Dynamic Meta-Layer Aggregation for Byzantine-Robust Federated Learning
This addresses security vulnerabilities in federated learning for sectors like healthcare and finance, offering a scalable solution, though it appears incremental as it builds on existing defenses.
The paper tackles the problem of Byzantine adversaries in federated learning by proposing FedAOT, a defense mechanism that counters multi-label flipping and untargeted poisoning attacks, resulting in improved model accuracy and resilience across diverse datasets and attack types.

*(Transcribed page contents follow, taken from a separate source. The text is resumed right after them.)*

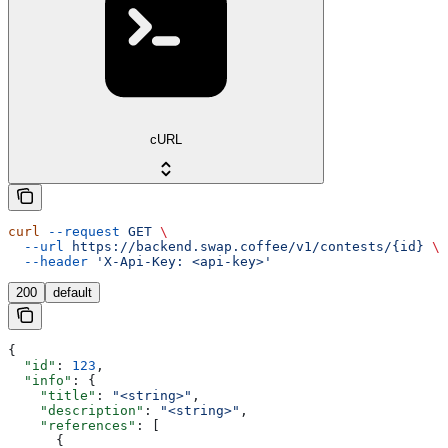
cURL
curl
 --request
 GET
 \
  --url
 https://backend.swap.coffee/v1/contests/{id}
 \
  --header
 'X-Api-Key: <api-key>'
200
default
{
  "id"
: 
123
,
  "info"
: {
    "title"
: 
"<string>"
,
    "description"
: 
"<string>"
,
    "references"
: [
      {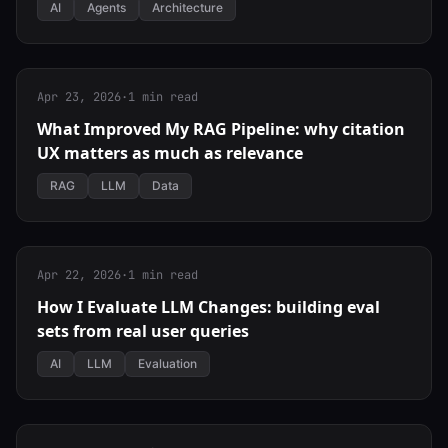
AI
Agents
Architecture
Apr 23, 2026
·
1 min read
What Improved My RAG Pipeline: why citation
UX matters as much as relevance
RAG
LLM
Data
Apr 22, 2026
·
1 min read
How I Evaluate LLM Changes: building eval
sets from real user queries
AI
LLM
Evaluation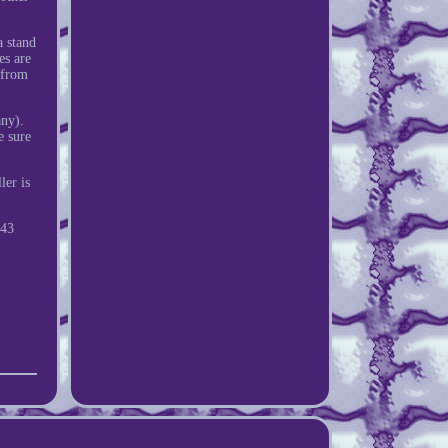
a stand
es are
e from
any).
e sure
ler is
43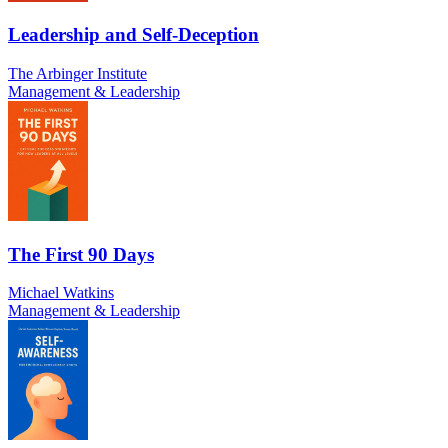
Leadership and Self-Deception
The Arbinger Institute
Management & Leadership
The First 90 Days
Michael Watkins
Management & Leadership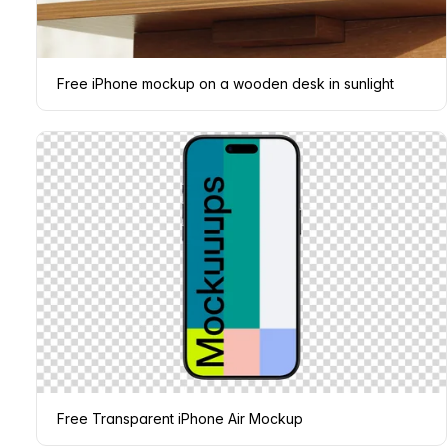
Free iPhone mockup on a wooden desk in sunlight
Free Transparent iPhone Air Mockup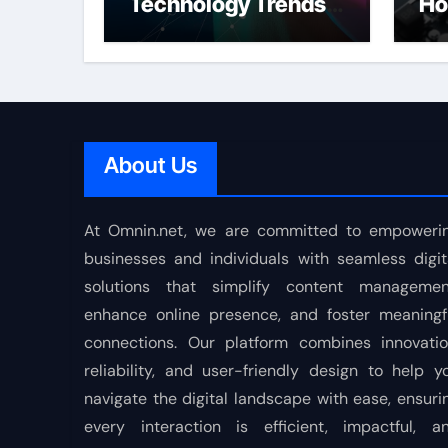
Technology Trends
Ho
Shaping the Future
About Us
At Omnin.net, we are committed to empoweri
businesses and individuals with seamless digit
solutions that simplify content managemen
enhance online presence, and foster meaningf
connections. Our platform combines innovatio
reliability, and user-friendly design to help y
navigate the digital landscape with ease, ensuri
every interaction is efficient, impactful, a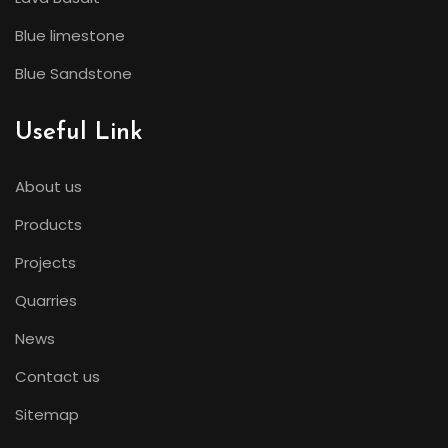
Blue limestone
Blue Sandstone
Useful Link
About us
Products
Projects
Quarries
News
Contact us
Sitemap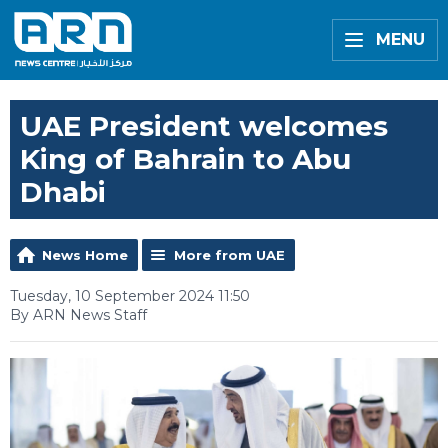
MENU
UAE President welcomes
King of Bahrain to Abu
Dhabi
News Home
More from UAE
Tuesday, 10 September 2024 11:50
By ARN News Staff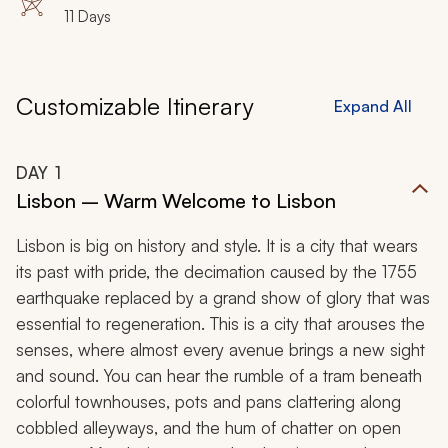
Porto, Vila Nova de Gaia, River Douro, Douro Valley,
11 Days
Braga, Guimaraes, Alcobaca, Batalha
Customizable Itinerary
Expand All
DAY
1
Lisbon – Warm Welcome to Lisbon
Lisbon is big on history and style. It is a city that wears
its past with pride, the decimation caused by the 1755
earthquake replaced by a grand show of glory that was
essential to regeneration. This is a city that arouses the
senses, where almost every avenue brings a new sight
and sound. You can hear the rumble of a tram beneath
colorful townhouses, pots and pans clattering along
cobbled alleyways, and the hum of chatter on open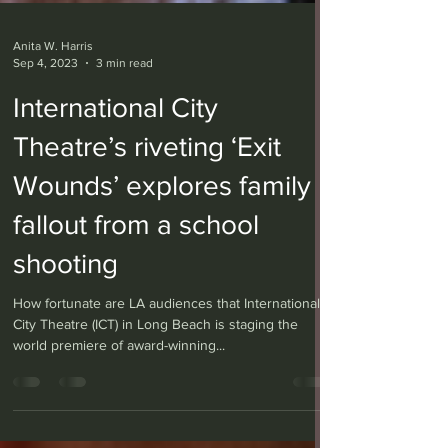
Anita W. Harris
Sep 4, 2023
3 min read
International City
Theatre’s riveting ‘Exit
Wounds’ explores family
fallout from a school
shooting
How fortunate are LA audiences that International
City Theatre (ICT) in Long Beach is staging the
world premiere of award-winning...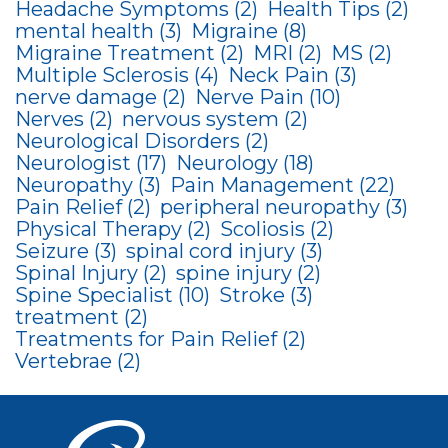
Headache Symptoms
(2)
Health Tips
(2)
mental health
(3)
Migraine
(8)
Migraine Treatment
(2)
MRI
(2)
MS
(2)
Multiple Sclerosis
(4)
Neck Pain
(3)
nerve damage
(2)
Nerve Pain
(10)
Nerves
(2)
nervous system
(2)
Neurological Disorders
(2)
Neurologist
(17)
Neurology
(18)
Neuropathy
(3)
Pain Management
(22)
Pain Relief
(2)
peripheral neuropathy
(3)
Physical Therapy
(2)
Scoliosis
(2)
Seizure
(3)
spinal cord injury
(3)
Spinal Injury
(2)
spine injury
(2)
Spine Specialist
(10)
Stroke
(3)
treatment
(2)
Treatments for Pain Relief
(2)
Vertebrae
(2)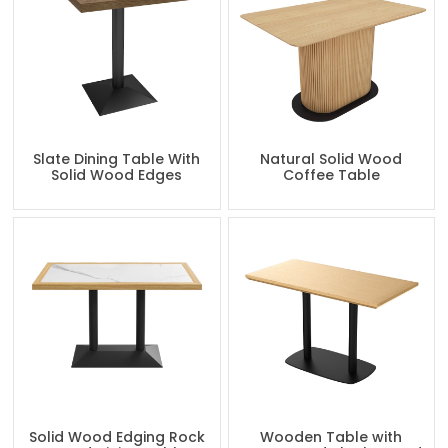
Slate Dining Table With
Natural Solid Wood
Solid Wood Edges
Coffee Table
Solid Wood Edging Rock
Wooden Table with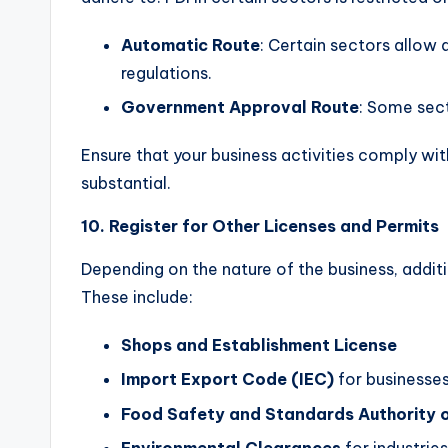
Automatic Route
: Certain sectors allow
regulations.
Government Approval Route
: Some sect
Ensure that your business activities comply with
substantial.
10. Register for Other Licenses and Permits
Depending on the nature of the business, additi
These include:
Shops and Establishment License
Import Export Code (IEC)
for businesses
Food Safety and Standards Authority o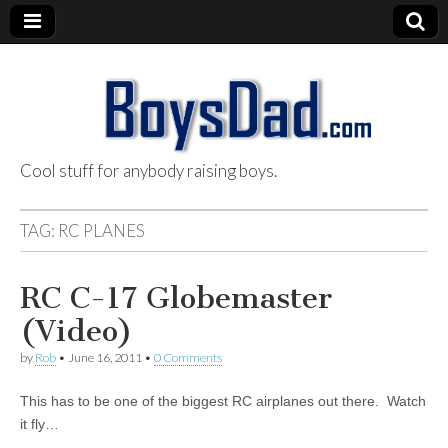
Cool stuff for anybody raising boys.
BoysDad.com
TAG:
RC PLANES
RC C-17 Globemaster
(Video)
by
Rob
•
June 16, 2011
•
0 Comments
This has to be one of the biggest RC airplanes out there. Watch
it fly…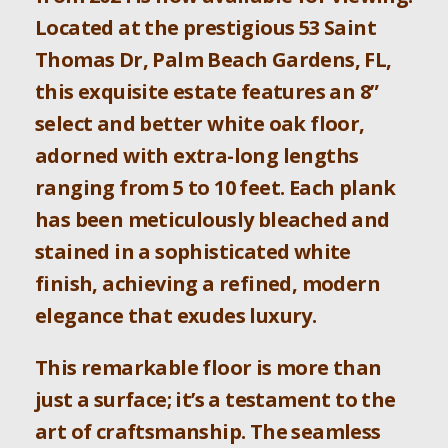
Located at the prestigious 53 Saint
Thomas Dr, Palm Beach Gardens, FL,
this exquisite estate features an 8”
select and better white oak floor,
adorned with extra-long lengths
ranging from 5 to 10 feet. Each plank
has been meticulously bleached and
stained in a sophisticated white
finish, achieving a refined, modern
elegance that exudes luxury.
This remarkable floor is more than
just a surface; it’s a testament to the
art of craftsmanship. The seamless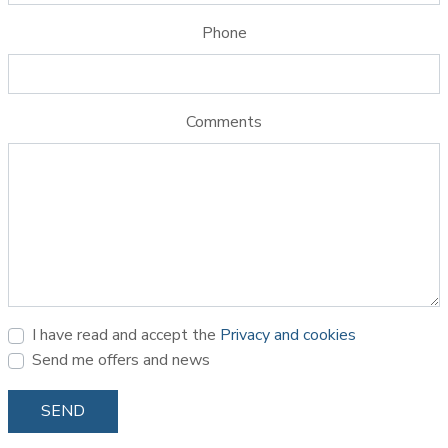
Phone
Comments
I have read and accept the
Privacy and cookies
Send me offers and news
SEND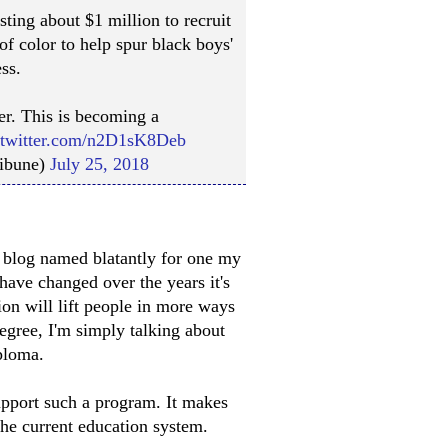
sting about $1 million to recruit
f color to help spur black boys'
ss.
er. This is becoming a
.twitter.com/n2D1sK8Deb
ribune)
July 25, 2018
n blog named blatantly for one my
ave changed over the years it's
tion will lift people in more ways
degree, I'm simply talking about
ploma.
upport such a program. It makes
he current education system.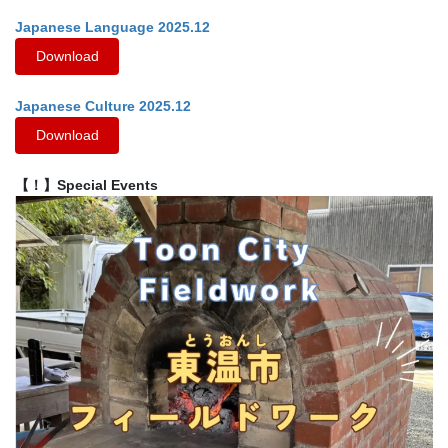
Japanese Language 2025.12
Download
Japanese Culture 2025.12
Download
【！】Special Events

Federated Learning (FL) is increasingly applied in sectors like healthcare, finance, and IoT, enabling collaborative model training while safeguarding user privacy. However, FL systems are susceptible to Byzantine adversaries that inject malicious updates, which can severely compromise global model performance. Existing defenses tend to focus on specific attack types and fail against untargeted strategies, such as multi-label flipping or combinations of noise and backdoor patterns. To overcome these limitations, we propose FedAOT-a novel defense mechanism that counters multi-label flipping and untargeted poisoning attacks using a metalearning-inspired adaptive aggregation framework. FedAOT dynamically weights client updates based on their reliability, suppressing adversarial influence without relying on predefined thresholds or restrictive attack assumptions. Notably, FedAOT generalizes effectively across diverse datasets and a wide range of attack types, maintaining robust performance even in previously unseen scenarios. Experimental results demonstrate that FedAOT substantially improves model accuracy and resilience while maintaining computational efficiency, offering a scalable and practical solution for secure federated learning.